Mit deutscher Gründlichkeit betroffen
Was in der Schweiz noch halbwegs sinnvoll daherkommt, artet hierzulande erwartungsgemäß wieder zu einem totalen Wahnsinn aus. Angeblich sollen einzelne Radiosender das verhältnismäßig beliebte Lied „Verstrahlt“ des Rappers Marteria aus dem Programm genommen haben – nicht etwa aufgrund der scheinbaren Cannabisverherrlichung im Text, sondern aus „Pietätsgründen“ gegenüber den Opfern des trotz der deutschen Sensationspresse noch immer nicht passierten GAUs in Japan.
Und selbst, wenn die verantwortliche Autorin sich den Artikel lediglich aus den Fingern gesogen haben sollte (was durchaus noch nicht geklärt scheint), so steht er doch beispielhaft für den spezifisch deutschen Umgang mit derlei Großunglücken.
Politik im Stuhlkreis – mit Anschreien
Ungeachtet der Opferzahlen und ungeachtet des Leids in betroffenen Regionen wird hier schlicht mit dem Schicksal anderer Völker Politik gemacht. Die lethargischen Parlamentarier kommen plötzlich in Bewegung – und werfen sich blindwütig in Aktionen hinein, um dem demos Engagement und vor allem eigene Prinzipien vorzugaukeln. Bemerkenswerterweise werden aber gerade tragische Ereignisse wie die Seebeben in Japan genutzt, um im eigenen Land marktschreierisch übereilte Entscheidungen wie das uns nun bevorstehende Atom-„Moratorium“ zu erpressen.
Denn in den moralinsauren Spiegelfechtereien, die einem mit ganz anderen Dingen beschäftigten Wahlvolk oktroyiert werden, hat sich spätestens seit dem Auftreten der GRÜNEN auf der politischen Bühne das Prinzip etabliert: „Wer sich empört, hat Recht!“ Und bekommt alle Aufmerksamkeit, insbesondere dann, wenn er bei allem Herumgefuchtel mit Wut, Scham, Trauer und Entsetzen gar keine Lösungsvorschläge für das erkannte oder nur herbeigeredete Problem zu machen weiß.
Wie sonst ließe sich die mediale Präsenz einer Claudia Roth erklären?

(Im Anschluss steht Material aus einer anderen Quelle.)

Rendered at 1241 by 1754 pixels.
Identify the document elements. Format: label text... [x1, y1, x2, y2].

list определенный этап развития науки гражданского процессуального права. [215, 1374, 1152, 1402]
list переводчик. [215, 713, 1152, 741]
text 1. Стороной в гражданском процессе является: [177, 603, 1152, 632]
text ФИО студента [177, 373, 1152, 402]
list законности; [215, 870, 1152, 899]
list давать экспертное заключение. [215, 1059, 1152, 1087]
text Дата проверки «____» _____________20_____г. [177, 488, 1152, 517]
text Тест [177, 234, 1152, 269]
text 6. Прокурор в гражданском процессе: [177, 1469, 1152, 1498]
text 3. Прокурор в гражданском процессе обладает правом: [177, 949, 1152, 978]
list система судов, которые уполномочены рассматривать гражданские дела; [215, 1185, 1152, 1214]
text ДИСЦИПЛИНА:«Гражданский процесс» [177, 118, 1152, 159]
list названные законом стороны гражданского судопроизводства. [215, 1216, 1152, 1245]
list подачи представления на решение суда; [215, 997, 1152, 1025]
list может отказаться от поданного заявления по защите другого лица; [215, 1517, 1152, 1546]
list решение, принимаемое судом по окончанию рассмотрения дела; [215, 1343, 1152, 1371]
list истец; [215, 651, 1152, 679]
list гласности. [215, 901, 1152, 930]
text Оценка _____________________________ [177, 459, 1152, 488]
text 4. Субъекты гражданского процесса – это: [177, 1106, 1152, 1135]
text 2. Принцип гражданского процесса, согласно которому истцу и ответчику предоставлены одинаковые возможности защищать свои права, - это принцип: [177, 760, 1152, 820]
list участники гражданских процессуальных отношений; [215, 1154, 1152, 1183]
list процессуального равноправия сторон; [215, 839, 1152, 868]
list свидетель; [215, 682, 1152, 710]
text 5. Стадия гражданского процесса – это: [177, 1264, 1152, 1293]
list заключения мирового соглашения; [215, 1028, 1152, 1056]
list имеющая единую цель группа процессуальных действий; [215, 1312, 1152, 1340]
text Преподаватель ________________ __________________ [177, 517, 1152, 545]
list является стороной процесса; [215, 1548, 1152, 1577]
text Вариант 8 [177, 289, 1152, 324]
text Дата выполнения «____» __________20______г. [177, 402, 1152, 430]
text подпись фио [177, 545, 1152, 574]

Abgesehen davon, sich über alles und jeden zu ereifern, stellt sie weder etwas dar, noch kann sie mit irgendwelchen verwertbaren Kompetenzen aufwarten, auch wenn einige das noch nicht eingesehen haben. Außer vielleicht im Verwalten von Kiffer- und Steineschmeißermusikanten und natürlich in der Außenpolitik, die mittlerweile ja längst auch ein Stück weit Innenpolitik ist.